Palak Paneer - Indian Cheese In A Mild Spinach Gravy (GF)
This is another one of those more common Indian preparations from the north which is invariably on the menu of most restaurants, small or big, that serve Punjabi or north Indian food. Almost everyone who cooks it has their own recipe for it so I don’t know if there such a thing as an authentic Palak Paneer.
Palak paneer is nothing but pan-fried fresh, soft Indian milk cheese (paneer) in a mildly spiced spinach (palak) gravy. Spinach is the stuff of Popeye’s muscles (at least it used to be when I was growing up) and is one of those vegetables which falls in the “good for you” category for parents, and the “can’t stand the stuff” category for their kids. Most children (and adults) that I know of love paneer, and I have many Indian mothers say that Palak Paneer is one way they can get their children eat spinach.
Unfortunately for me, even though my daughter can probably eat paneer for all 3 meals of the day, palak paneer is one preparation which she will avoid. If pushed to the wall, she will pick out the paneer and leave the spinach behind. She will tolerate spinach as mulagootal or in her chappathis, pooris or parathas provided it is puréed and in the dough.
So obviously, this is one of those dishes I do not cook as often as I would like to.

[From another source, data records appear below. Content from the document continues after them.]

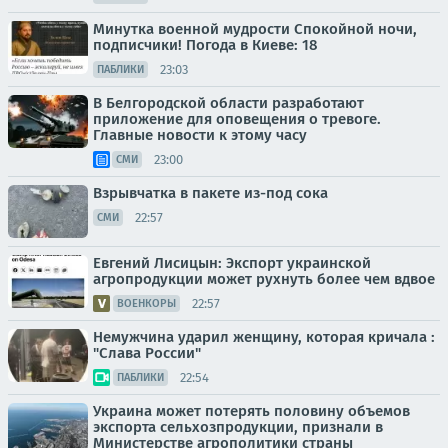
Минутка военной мудрости Спокойной ночи,
подписчики! Погода в Киеве: 18
23:03
ПАБЛИКИ
В Белгородской области разработают
приложение для оповещения о тревоге.
Главные новости к этому часу
23:00
СМИ
Взрывчатка в пакете из-под сока
22:57
СМИ
Евгений Лисицын: Экспорт украинской
агропродукции может рухнуть более чем вдвое
22:57
ВОЕНКОРЫ
Немужчина ударил женщину, которая кричала :
"Слава России"
22:54
ПАБЛИКИ
Украина может потерять половину объемов
экспорта сельхозпродукции, признали в
Министерстве агрополитики страны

The palak paneer in my photographs may not look very inviting, but if you like spinach then this is a great way to enjoy it. The additional of cream at the end does make a difference to the taste, but if you are going to be cooking this often you might find it healthier to leave it out. In this case, replace the cream with milk.
This is a very simple dish to make and and doesn’t require much time or effort. Here is a good video on how to make palak paneer, though the recipe is different from mine. You can use store bought paneer to make palak paneer, but you may refer to this post (or this video) if you want to make your own at home.
- I use fresh palak (spinach), so if you’re using the frozen variety you don’t need to this. Take the leaves of the stalks and also the tender part of the stems. Discard the rest. Wash the spinach and soak it in water, to which a heaping tsp of salt has been added, for about half an hour. This ensures that microscopic oraganisms (which didn't wash away) will be destroyed. Drain the water and wash again.
- Steam cook the spinach or in the microwave, without covering it so that the spinach retains its bright green colour. Let it cool and then purée it in the blender, adding as little water as possible, till smooth.
- Now prepare the paneer. Put the paneer cubes in a bowl and sprinkle the flour over it. Toss the paneer so that it is well coated with the flour. Heat 2 tbsp of oil in a non-stick pan and add the floured paneer to it. Cook the paneer, over medium heat, till it turns a golden brown. Turn the paneer so that the cubes are uniformly brown and do not cook it for too long else the paneer will turn tough and very chewy.
- When it is done, take the paneer out and drop it into the warm milk. It helps if the milk is in a shallow bowl so that all the paneer is in contact with the milk. Dunking the fried paneer in milk keeps it soft. Keep aside.
- Heat the remaining 1 1/2 tbsp oil in a non-stack pan. Add the onions, garlic and ginger pastes and sauté over medium heat, till the onions turn soft and the raw smell disappears. Add the turmeric, chilli, coriander and cumin powders and stir. Let this cook for a minute. Then add the tomato purée and cook this for a couple of minutes, stirring on and off.
- Add the puréed spinach, the salt and the garam masala. Mix well and cook for about 3 minutes and then add the paneer cubes with milk. Stir everything gently so that the milk blends with the spinach, taking care to see the paneer doesn’t break. Cook the palak paneer for a further 2 to 3 minutes and then take it off the heat.
- Ladle the palak paneer into a serving bowl and garnish with cream. Serve hot with chappathis, naan or rice.